→ WHAT THE TASK REQUIRES
Reproduce word for word the portion of the forum post below about the grandparents' cruise that begins with the words containing "The grand parents have said they do" and ends with "NOT a one off.".
## START QUOTED PASSAGE
Share your dilemmas and get honest opinions from other Mumsnetters.

Holiday , who is right/wrong

130 replies

glassyhag · 17/11/2023 12:38

I'm going to try to be as simple as possible here.

Grand parents booked a cruise for summer 2025 and offer to take their eldest grandchild who will be 4 and offer the same to their nephew who will be 6. Both children play together occasionally and get on great at the grand parents house and aunties house, but don't spend a huge amount of time together else where. At 4 and 6 this means both kids will be eligible for the kids clubs within the same group and old enough to understand why they are not with their mum and dad at home.

Also , the nan's younger sister is going and taking her two children who will be 9 and 12. So lots of cousins having fun and help on hand to watch the younger ones. The parents of the grand child were 100% fine with this trip with grand parents despite initially being put out that the grand parents would not pay for them and the two other grand children to go on the same trip.

But something has been lost in translation and the parent has just realised 4 months on that the 6yo cousin is going (this was never hidden and has been openly discussed but the mum was pregnant and not sleeping well so may well have forgotten) and has expressed their unhappiness. They feel the grandparents should be taking their other grand child instead, who will be 3 at the time.

The grand parents have said they do not feel able to look after a 3 and a 4 year old for an entire week but will happily take both the children away for a week the following year and then the year after that take all 3 grand children away. ( she has 3 kids under age 3 ).

The grand parents are also planning on buying a motor home for retirement in 5 years, specifically to take the children travelling, as they will be old enough then to go for as long as they/the parents feel comfortable. Only adding this to show the GPs have every intention of spending some holidays with all the grand children every single year as soon as they are old enough. This trip is NOT a one off.

Anyway, now the parent has said her child is not allowed to go on the holiday as the grand parents are taking the nephew instead of the middle grand child. The grand parents have said they will not be forced into taking a child they don't feel they can safely care for , especially as he wouldn't be in the same kids club as his brother.
## END QUOTED PASSAGE
## START GIVEN INFORMATION
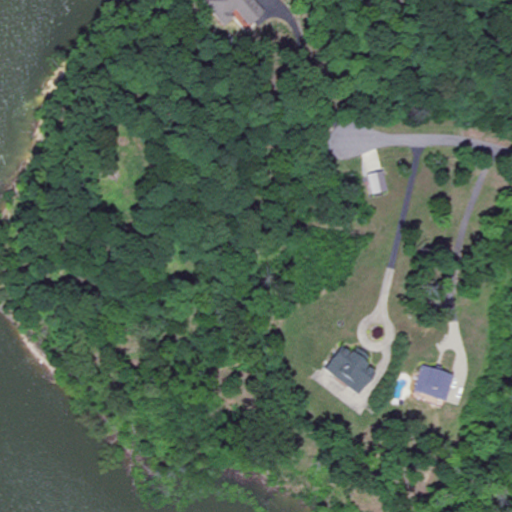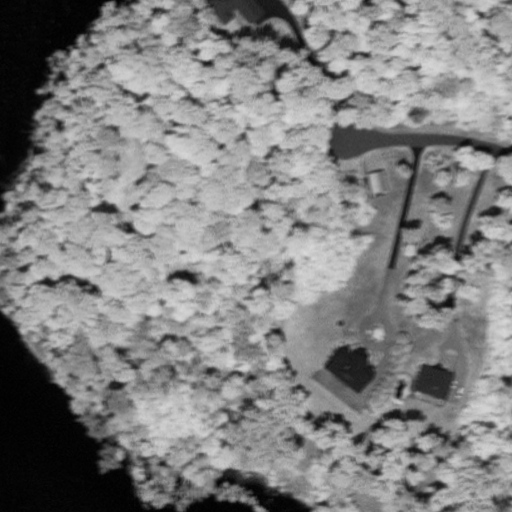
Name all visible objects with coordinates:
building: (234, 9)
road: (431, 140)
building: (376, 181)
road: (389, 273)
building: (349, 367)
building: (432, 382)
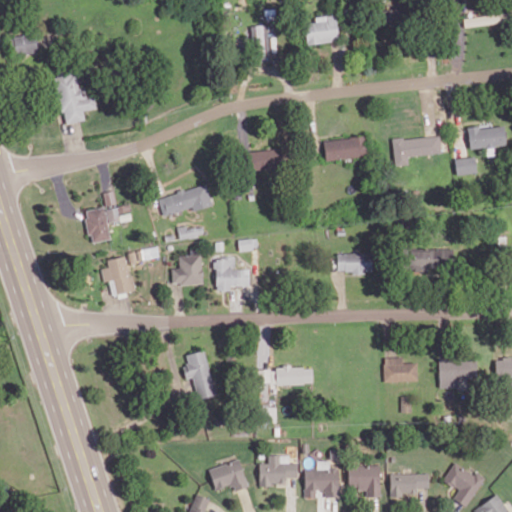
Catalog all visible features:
## END GIVEN INFORMATION
## START GIVEN INFORMATION
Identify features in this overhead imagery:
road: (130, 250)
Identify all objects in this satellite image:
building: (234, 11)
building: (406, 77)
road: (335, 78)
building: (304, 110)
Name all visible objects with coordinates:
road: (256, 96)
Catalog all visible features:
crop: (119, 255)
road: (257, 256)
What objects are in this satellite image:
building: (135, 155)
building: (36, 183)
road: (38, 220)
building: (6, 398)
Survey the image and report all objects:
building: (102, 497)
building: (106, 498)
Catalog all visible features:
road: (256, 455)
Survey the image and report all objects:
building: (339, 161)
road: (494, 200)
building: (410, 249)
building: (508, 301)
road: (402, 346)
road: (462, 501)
## END GIVEN INFORMATION
→ SOLUTION
The grand parents have said they do not feel able to look after a 3 and a 4 year old for an entire week but will happily take both the children away for a week the following year and then the year after that take all 3 grand children away. ( she has 3 kids under age 3 ).

The grand parents are also planning on buying a motor home for retirement in 5 years, specifically to take the children travelling, as they will be old enough then to go for as long as they/the parents feel comfortable. Only adding this to show the GPs have every intention of spending some holidays with all the grand children every single year as soon as they are old enough. This trip is NOT a one off.